Converting the reconstruction into a mathematical model enables researchers to analyze cell behaviors in response to changing environments by using constraint-based flux balance analysis (FBA) tools, such as COBRA [1].
With the growing availability of complete microbial genomes, the number of genome-scale metabolic networks is expected to increase rapidly.
However, the number of genome-scale metabolic models follows in single-digit percentage of the number of sequenced genomes due to the difficulties in network reconstruction [2].

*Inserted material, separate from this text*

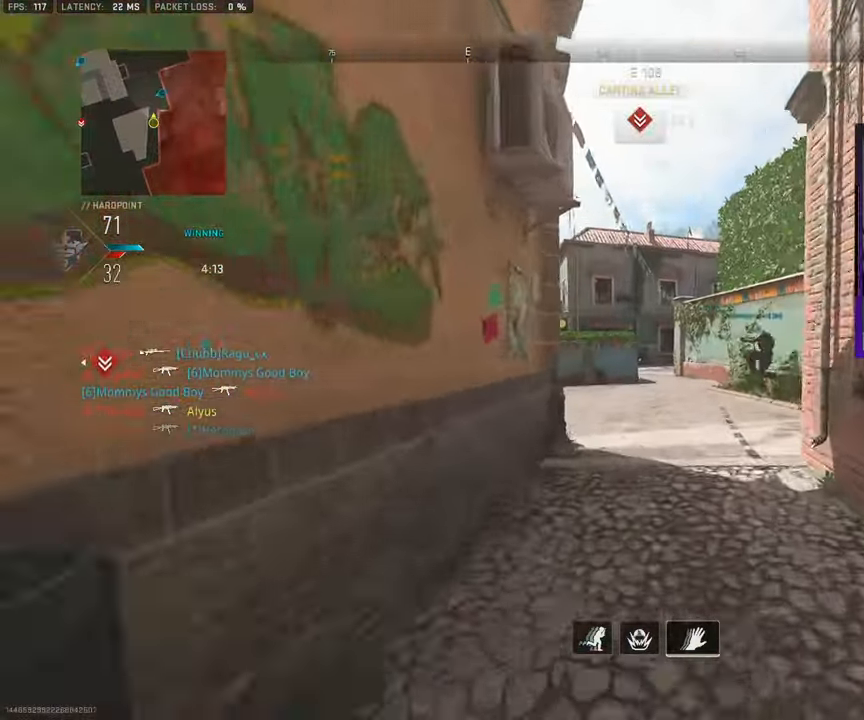
{"buttons": ["L3"], "left_stick": "up", "right_stick": "center", "events": [[167, "L3", "down"], [300, "L3", "up"], [467, "L3", "down"]]}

Availabe genome-scale metabolic network reconstructions were collected and listed in Palsson's Systems Biology Research Group.
Here, we took the adavantage of these reconstructed metabolic networks to demonstrate how the Model Editor works.
Because two kinds of data formats, spreadsheet and xml, are commonly used for metabolic reconstruction models, the Model Editor allows importing both formats.
Reconstruction Models (GPR)
Two layers of relations between "gene and protein" and "protein and reaction" can be summarized in a three-sheet spreadsheet.
Gene Index (A basic description of gene)
5'Coordinate, Locus Tag, Gene, Product, EC Number
Protein Index (Protein information and the association between protein and gene)
Abbreviation, Name, Gene
Reaction Index (Reaction information and the association between reaction and protein)
Abbreviation, Name, Equation, Protein, Subsystem
Available models: iAF1260 GPR.xls
[1] Becker SA, Feist AM, Mo ML, Hannum G, Palsson BO, Herrgard MJ: Quantitative prediction of cellular metabolism with constraint-based models: the COBRA Toolbox. Nat Protoc 2007, 2(3):727-738. [2] Palsson B: Metabolic systems biology. FEBS Lett 2009, 583(24):3900-3904.